── EXTRAIT DE PAGE ──
Cela me laisse un brin songeuse.

J’ai envie d’élaborer un peu là-dessus, car il n’est pas impossible – tout en n’étant pas certain – que la personne qui cherche sur internet de la lecture sur « souffrir pour évoluer » soit elle-même en train d’expérimenter un certain niveau de souffrance.

Avertissement

A ce moment de ma propre expérience, les références, les lectures et les enseignements tendent à se fondre dans la globalité des pensées qui m’habitent et que, peu à peu, j’incorpore – ou plutôt, ce sont elles qui s’incorporent en « moi », ou bien disons que les pensées et « moi » tendons à faire corps. Peut-être une forme de synthèse est-elle en train de s’accomplir par elle-même dans mon esprit qui, peu à peu, lâche son besoin d’analyser et de comprendre, en le confrontant à une expérience plus directe et sensible de la réalité – ou de ce que l’on considère comme tel, ce qui est un autre débat fort vaste.

Mon approche du Yi King, en pratique, suit ce même mouvement.

Définitions (simplifiées)

Ontologique :  relatif à un questionnement philosophique qui pose la question de l’être, du non-être et du paraître.

Souffrance (définition de Wikipédia) : « La souffrance, ou la douleur au sens large, est une expérience de désagrément et d’aversion liée à un dommage ou à une menace de dommage chez l’individu. »

Les dictionnaires semblent considérer que « douleur » et « souffrance » sont synonymes. Le sens et la connotation de ces deux termes me semblent pourtant différents.
───
── DONNÉES ──
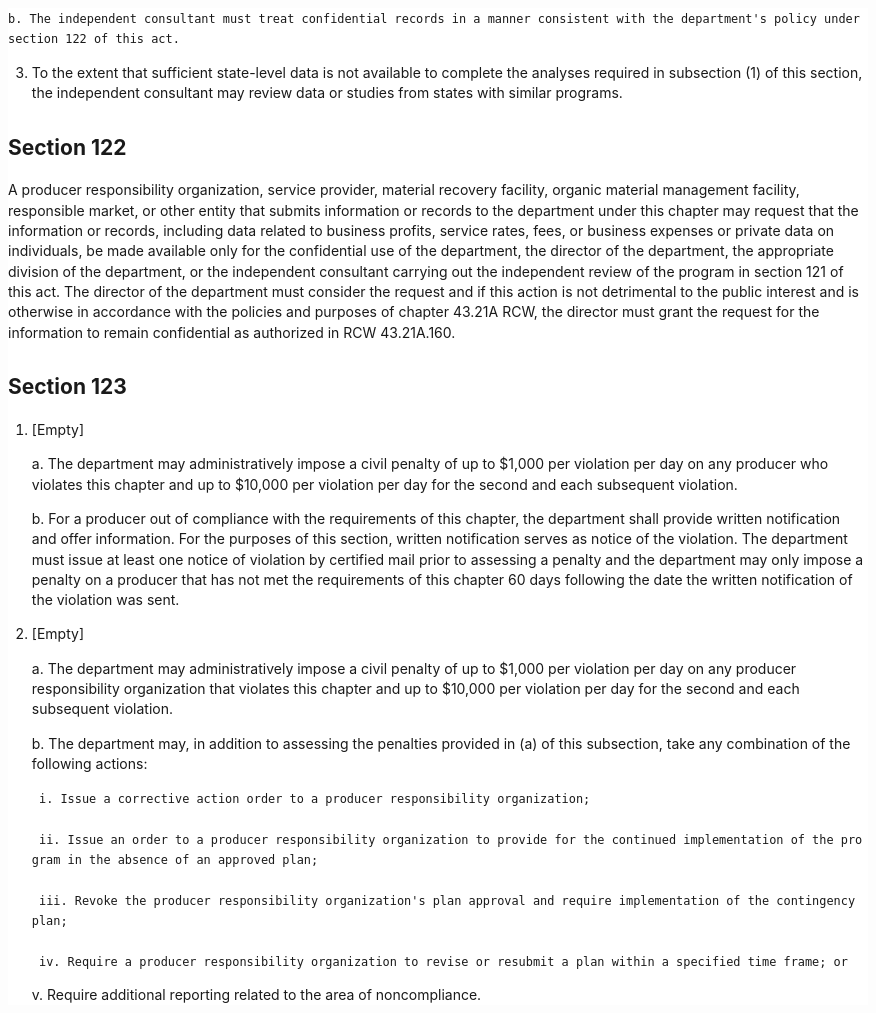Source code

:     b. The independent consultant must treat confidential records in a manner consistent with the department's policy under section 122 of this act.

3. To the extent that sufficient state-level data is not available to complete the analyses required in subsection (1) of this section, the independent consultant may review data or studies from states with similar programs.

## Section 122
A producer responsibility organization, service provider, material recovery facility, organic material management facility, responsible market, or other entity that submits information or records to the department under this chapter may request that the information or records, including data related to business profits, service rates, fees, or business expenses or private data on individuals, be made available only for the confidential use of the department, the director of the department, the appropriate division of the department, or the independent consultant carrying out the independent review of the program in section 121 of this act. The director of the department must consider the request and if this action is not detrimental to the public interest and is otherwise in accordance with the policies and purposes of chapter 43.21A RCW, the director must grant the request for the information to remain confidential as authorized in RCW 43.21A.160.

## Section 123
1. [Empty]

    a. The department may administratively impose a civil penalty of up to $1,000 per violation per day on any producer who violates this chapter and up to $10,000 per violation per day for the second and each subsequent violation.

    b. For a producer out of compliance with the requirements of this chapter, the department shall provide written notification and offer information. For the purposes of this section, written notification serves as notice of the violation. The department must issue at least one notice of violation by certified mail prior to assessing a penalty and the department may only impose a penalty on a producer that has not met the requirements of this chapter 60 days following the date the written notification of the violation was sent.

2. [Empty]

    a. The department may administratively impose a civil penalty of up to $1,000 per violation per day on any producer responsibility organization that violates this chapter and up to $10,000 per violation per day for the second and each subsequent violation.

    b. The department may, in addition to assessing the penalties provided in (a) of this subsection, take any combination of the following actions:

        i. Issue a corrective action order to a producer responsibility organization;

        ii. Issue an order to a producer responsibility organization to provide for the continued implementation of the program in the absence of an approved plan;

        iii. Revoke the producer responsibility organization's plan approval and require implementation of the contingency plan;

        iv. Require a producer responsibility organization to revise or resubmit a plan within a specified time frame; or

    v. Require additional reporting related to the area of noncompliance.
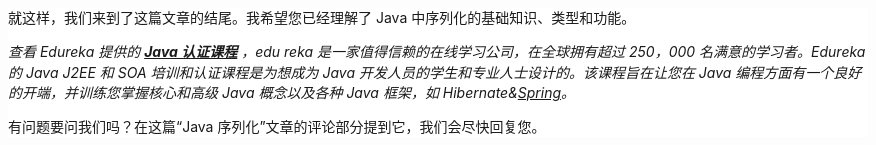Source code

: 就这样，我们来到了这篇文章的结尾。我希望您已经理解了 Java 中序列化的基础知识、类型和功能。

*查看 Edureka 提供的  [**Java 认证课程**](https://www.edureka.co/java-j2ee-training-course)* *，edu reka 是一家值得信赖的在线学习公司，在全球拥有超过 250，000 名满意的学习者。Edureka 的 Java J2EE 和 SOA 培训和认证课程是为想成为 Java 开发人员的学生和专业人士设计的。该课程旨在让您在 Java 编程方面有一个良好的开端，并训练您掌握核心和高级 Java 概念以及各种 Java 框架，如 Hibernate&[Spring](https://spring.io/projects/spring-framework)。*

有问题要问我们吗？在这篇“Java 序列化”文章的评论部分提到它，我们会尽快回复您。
───
── DONNÉES ──
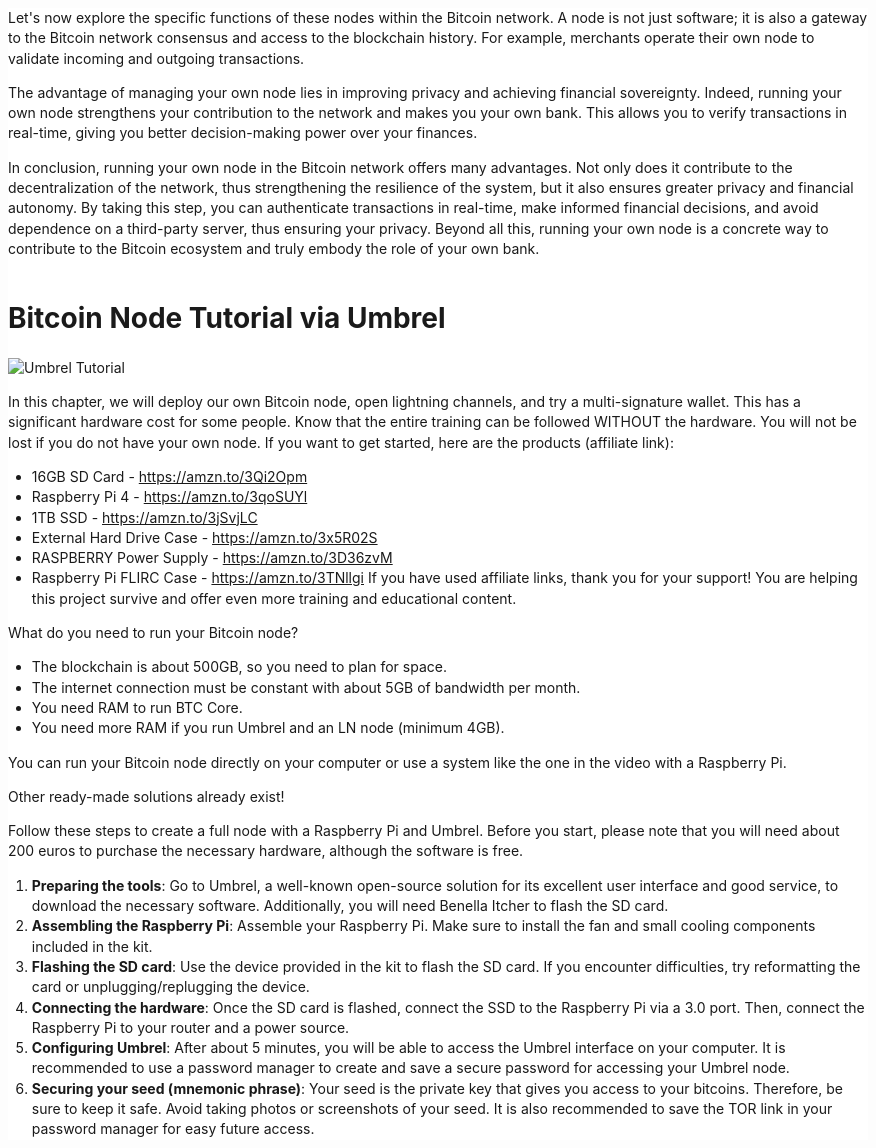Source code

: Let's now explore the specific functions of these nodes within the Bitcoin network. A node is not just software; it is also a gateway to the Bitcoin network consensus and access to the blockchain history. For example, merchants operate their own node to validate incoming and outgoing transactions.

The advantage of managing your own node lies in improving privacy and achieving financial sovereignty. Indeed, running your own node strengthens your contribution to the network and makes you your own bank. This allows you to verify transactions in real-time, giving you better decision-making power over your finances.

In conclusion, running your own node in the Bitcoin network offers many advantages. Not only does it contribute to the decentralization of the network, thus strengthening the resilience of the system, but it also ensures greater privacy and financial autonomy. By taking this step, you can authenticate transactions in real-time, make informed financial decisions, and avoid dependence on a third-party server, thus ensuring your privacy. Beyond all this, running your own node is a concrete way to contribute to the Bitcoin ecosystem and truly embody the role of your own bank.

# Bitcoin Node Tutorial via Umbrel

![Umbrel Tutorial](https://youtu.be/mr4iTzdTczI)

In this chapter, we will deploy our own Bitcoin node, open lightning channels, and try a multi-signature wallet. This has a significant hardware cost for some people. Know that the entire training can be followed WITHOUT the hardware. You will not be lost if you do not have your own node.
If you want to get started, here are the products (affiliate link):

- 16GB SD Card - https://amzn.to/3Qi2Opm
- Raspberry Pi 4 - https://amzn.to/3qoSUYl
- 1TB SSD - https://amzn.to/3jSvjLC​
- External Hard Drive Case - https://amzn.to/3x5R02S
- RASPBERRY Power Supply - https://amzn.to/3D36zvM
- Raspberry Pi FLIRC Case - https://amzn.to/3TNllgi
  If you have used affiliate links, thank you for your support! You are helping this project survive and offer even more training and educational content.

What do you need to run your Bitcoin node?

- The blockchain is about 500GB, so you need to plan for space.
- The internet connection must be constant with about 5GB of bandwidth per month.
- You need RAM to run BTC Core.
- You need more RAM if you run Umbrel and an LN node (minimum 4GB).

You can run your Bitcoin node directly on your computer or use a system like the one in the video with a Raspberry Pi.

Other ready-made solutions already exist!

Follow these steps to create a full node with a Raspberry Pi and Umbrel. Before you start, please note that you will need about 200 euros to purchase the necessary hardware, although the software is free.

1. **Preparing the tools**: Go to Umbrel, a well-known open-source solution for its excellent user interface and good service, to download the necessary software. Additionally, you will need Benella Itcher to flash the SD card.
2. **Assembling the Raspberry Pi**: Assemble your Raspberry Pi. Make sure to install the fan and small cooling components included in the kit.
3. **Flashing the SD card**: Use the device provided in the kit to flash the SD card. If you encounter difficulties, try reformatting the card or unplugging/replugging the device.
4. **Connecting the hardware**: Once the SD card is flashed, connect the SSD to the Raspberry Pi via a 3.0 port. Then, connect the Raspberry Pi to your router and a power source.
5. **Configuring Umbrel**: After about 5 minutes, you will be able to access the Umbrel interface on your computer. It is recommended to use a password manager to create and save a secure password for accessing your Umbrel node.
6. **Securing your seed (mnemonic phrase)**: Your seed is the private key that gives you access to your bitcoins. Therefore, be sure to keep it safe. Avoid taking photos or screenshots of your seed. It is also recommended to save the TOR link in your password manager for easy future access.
───
── DONNÉES ──
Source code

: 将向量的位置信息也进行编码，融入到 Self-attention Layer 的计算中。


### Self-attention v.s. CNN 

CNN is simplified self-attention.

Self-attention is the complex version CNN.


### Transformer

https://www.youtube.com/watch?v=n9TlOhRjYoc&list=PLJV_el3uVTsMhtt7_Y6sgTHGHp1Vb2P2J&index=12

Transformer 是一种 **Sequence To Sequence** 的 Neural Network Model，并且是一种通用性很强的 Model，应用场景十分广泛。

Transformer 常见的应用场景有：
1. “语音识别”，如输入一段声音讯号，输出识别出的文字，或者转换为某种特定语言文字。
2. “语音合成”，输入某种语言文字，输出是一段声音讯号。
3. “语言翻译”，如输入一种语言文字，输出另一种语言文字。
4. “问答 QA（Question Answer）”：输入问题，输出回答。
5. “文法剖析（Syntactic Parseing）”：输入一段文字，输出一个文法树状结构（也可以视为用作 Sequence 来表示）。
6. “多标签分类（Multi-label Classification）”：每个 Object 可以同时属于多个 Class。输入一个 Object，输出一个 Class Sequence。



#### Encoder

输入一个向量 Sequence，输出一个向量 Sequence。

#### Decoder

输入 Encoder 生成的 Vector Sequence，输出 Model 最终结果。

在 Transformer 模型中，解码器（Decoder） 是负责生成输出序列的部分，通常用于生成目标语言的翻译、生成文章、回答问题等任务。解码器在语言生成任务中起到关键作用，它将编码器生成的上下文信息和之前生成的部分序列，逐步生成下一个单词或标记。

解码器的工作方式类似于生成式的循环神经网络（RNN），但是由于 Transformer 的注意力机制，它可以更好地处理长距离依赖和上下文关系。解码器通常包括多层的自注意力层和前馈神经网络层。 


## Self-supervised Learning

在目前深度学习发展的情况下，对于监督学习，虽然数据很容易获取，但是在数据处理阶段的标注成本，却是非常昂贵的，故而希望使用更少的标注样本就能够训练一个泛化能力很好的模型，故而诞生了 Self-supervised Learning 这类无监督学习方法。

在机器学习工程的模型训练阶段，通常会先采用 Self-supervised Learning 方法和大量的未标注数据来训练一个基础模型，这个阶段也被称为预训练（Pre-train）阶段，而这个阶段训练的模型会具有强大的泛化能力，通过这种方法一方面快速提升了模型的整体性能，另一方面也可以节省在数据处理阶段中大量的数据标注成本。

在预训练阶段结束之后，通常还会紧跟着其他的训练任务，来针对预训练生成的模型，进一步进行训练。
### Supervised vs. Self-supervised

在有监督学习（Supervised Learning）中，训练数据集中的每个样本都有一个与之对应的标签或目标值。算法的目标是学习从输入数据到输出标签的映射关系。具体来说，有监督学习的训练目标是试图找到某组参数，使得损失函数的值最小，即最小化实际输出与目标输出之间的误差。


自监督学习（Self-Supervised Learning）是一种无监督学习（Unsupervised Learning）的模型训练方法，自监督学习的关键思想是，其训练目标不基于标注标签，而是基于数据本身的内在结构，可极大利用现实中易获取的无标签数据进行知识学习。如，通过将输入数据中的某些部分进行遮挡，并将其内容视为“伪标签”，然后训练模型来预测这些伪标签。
───
▶ _TRAVAIL À FAIRE_:
**A)** Dans l'extrait, à quelle source est empruntée la définition de la souffrance ?
**B)** Selon l'extrait, pour quelle raison la personne qui écrit souhaite-t-elle développer un peu le thème « souffrir pour évoluer » ? Répondez en une à trois phrases.
**C)** Recopiez fidèlement le passage de l'extrait qui commence aux mots « Avertissement » et s'arrête après « débat fort vaste. ».

▶ _RÉPONSES AUX EXERCICES_:
**A)** Elle est empruntée à Wikipédia.

**B)** Elle juge possible, sans en être certaine, que la personne qui cherche sur internet des lectures sur « souffrir pour évoluer » soit elle-même en train de vivre un certain niveau de souffrance.

**C)**
Avertissement

A ce moment de ma propre expérience, les références, les lectures et les enseignements tendent à se fondre dans la globalité des pensées qui m’habitent et que, peu à peu, j’incorpore – ou plutôt, ce sont elles qui s’incorporent en « moi », ou bien disons que les pensées et « moi » tendons à faire corps. Peut-être une forme de synthèse est-elle en train de s’accomplir par elle-même dans mon esprit qui, peu à peu, lâche son besoin d’analyser et de comprendre, en le confrontant à une expérience plus directe et sensible de la réalité – ou de ce que l’on considère comme tel, ce qui est un autre débat fort vaste.